Keir Starmer’s chief of staff is under siege by the Tory attack unit that brought Angela Rayner down. Will it claim another scalp, asks John Rentoul


Morgan McSweeney, the prime minister’s chief of staff, is becoming more of a story. He has been built up to semi-mythic status by journalists eager to believe in an organising genius behind Labour’s stunning election victory last year.
So much so that the portrait of “the Irishman” in Get In, Patrick Maguire and Gabriel Pogrund’s book, has become the received wisdom: of McSweeney as the brains behind the operation to take the Labour Party back from the Corbynites, who settled on Keir Starmer as the frontman.
In this telling, Starmer was a mere passenger – in the book, “one of McSweeney’s acolytes” is quoted as saying, “we’ve sat him at the front of the DLR”, London’s driverless Dockland Light Railway train, and allowed him to think that he was in charge.
The cycle is now turning, and the media have moved on from building McSweeney up to tearing him down – although some of the research is being done on their behalf by the Conservative Party. Kevin Hollinrake, the party chair, yesterday published something he grandly called “The McSweeney Files”. This consists of two documents: a leaked three-page email from Gerald Shamash, the lawyer, to McSweeney in 2021, and a letter from Hollinrake to the Electoral Commission about it.
The leaked email suggests that McSweeney should explain his failure to declare £739,000 of donations to Labour Together, his think tank, which acted as a kind of shadow Labour Party in the Corbyn years, as an “admin error”.

Hollinrake has secured headlines for this scoop and hopes to follow up on his success in helping to bring Angela Rayner down. It seems to have been Hollinrake who established that the nature of the trust set up to provide for her son meant that she retained a stake in her constituency house, and was therefore liable for the higher rate of stamp duty on the purchase of her flat in Hove.
It is a minor irony, of course, that the more successful Hollinrake’s attack unit is, the more Reform and the Lib Dems benefit, as the recent Tory record on ethical issues is so poor.

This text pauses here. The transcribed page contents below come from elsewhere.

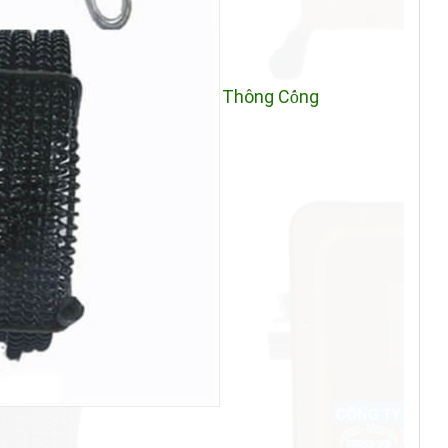
Thông C
ng
ố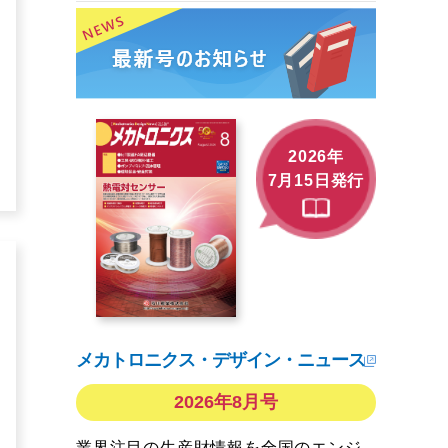
2026年
7月15日発行
メカトロニクス・デザイン・ニュース
2026年8月号
業界注目の生産財情報を全国のエンジ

There is no doubt that the undeclared donations are a damaging story for McSweeney, although the story is not new. It was reported by Pogrund in The Sunday Times in November 2023, when Starmer was riding high. Even then, the story was old, because the Electoral Commission had already investigated, told Labour Together off, and fined it £14,000 in 2021.
Pat McFadden, the new work and pensions secretary who drew the short straw for media interviews today, was spikily dismissive. He praised McSweeney, stressed how closely he had worked with him and said: “I’m not surprised the Tories are targeting someone like that.”

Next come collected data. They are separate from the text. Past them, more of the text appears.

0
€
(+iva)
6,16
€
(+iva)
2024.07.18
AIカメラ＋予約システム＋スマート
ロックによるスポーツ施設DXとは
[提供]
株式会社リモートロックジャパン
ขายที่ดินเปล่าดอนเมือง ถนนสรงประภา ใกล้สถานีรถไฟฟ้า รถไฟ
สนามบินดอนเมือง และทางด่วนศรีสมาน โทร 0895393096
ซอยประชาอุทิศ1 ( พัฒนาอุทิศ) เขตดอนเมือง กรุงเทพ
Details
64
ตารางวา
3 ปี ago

He said that the Electoral Commission had dealt with the issue at the time. And it is true that unless there is new information, McSweeney will probably survive. But he is a target. The Tories and the press know that Starmer cannot afford to lose him – even if the offensive DLR metaphor was a colourful exaggeration.

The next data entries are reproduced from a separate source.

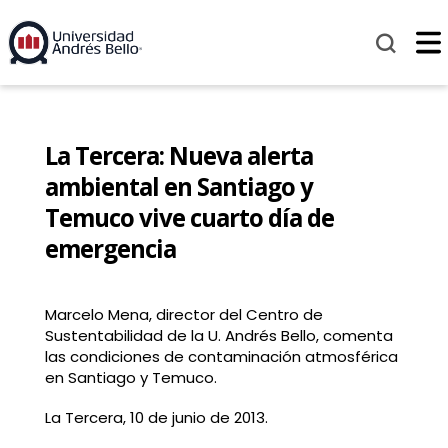
La Tercera: Nueva alerta
ambiental en Santiago y
Temuco vive cuarto día de
emergencia
Marcelo Mena, director del Centro de
Sustentabilidad de la U. Andrés Bello, comenta
las condiciones de contaminación atmosférica
en Santiago y Temuco.
La Tercera, 10 de junio de 2013.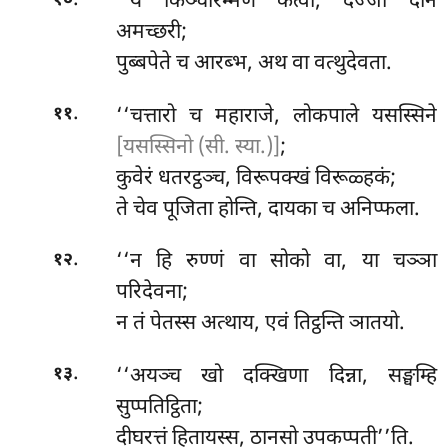
‘‘यं
किञ्चारम्मणं कत्वा, दज्जा दानं
१०
अमच्छरी;
पुब्बपेते च आरब्भ, अथ वा वत्थुदेवता.
.
‘‘चत्तारो च महाराजे, लोकपाले यसस्सिने
११
[यसस्सिनो (सी. स्या.)]
;
कुवेरं धतरट्ठञ्च, विरूपक्खं विरूळ्हकं;
ते
चेव पूजिता होन्ति, दायका च अनिप्फला.
.
‘‘न
हि रुण्णं वा सोको वा, या चञ्ञा
१२
परिदेवना;
न तं पेतस्स अत्थाय, एवं तिट्ठन्ति ञातयो.
.
‘‘अयञ्च खो दक्खिणा दिन्ना, सङ्घम्हि
१३
सुप्पतिट्ठिता;
दीघरत्तं हितायस्स, ठानसो उपकप्पती’’ति.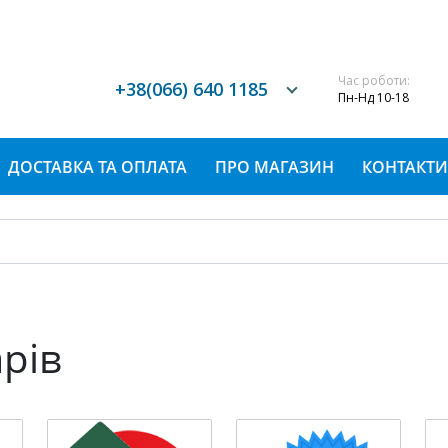
Час роботи:
+38(066) 640 1185
Пн-Нд 10-18
ДОСТАВКА ТА ОПЛАТА
ПРО МАГАЗИН
КОНТАКТИ
арів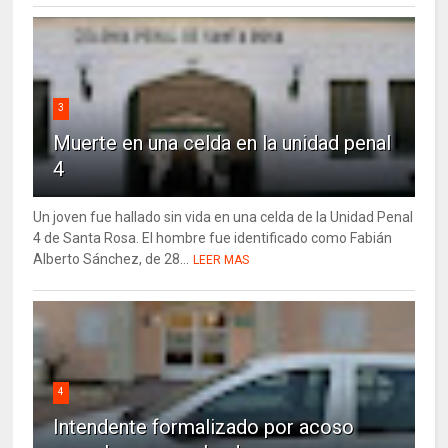
3
Muerte en una celda en la unidad penal
4
Un joven fue hallado sin vida en una celda de la Unidad Penal
4 de Santa Rosa. El hombre fue identificado como Fabián
Alberto Sánchez, de 28...
LEER MAS
4
Intendente formalizado por acoso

Labour may be in deep trouble, but one way to make it worse would be for Starmer to lose the person who has become his political brain.
The attack on McSweeney is also aiming in the right direction, in that it is going after Starmer on the issue of money and openness in the handling thereof. For a party that made so much of the murky financing of Boris Johnson’s redecoration of the Downing Street flat, Labour people seem surprisingly careless when allegations of sleaze are made about them.
Starmer, Rachel Reeves and Bridget Phillipson were lucky to get away with accepting free tickets or clothes, possibly because those stories broke so soon after the election and before Labour started to plumb its current depths of unpopularity.
They are now in the danger zone where new revelations, or new facts about old ones, could easily force resignations. McSweeney must be more vulnerable than most of the prime minister’s inner circle, because Labour’s opponents know how important he is. Time to reinforce the bunker.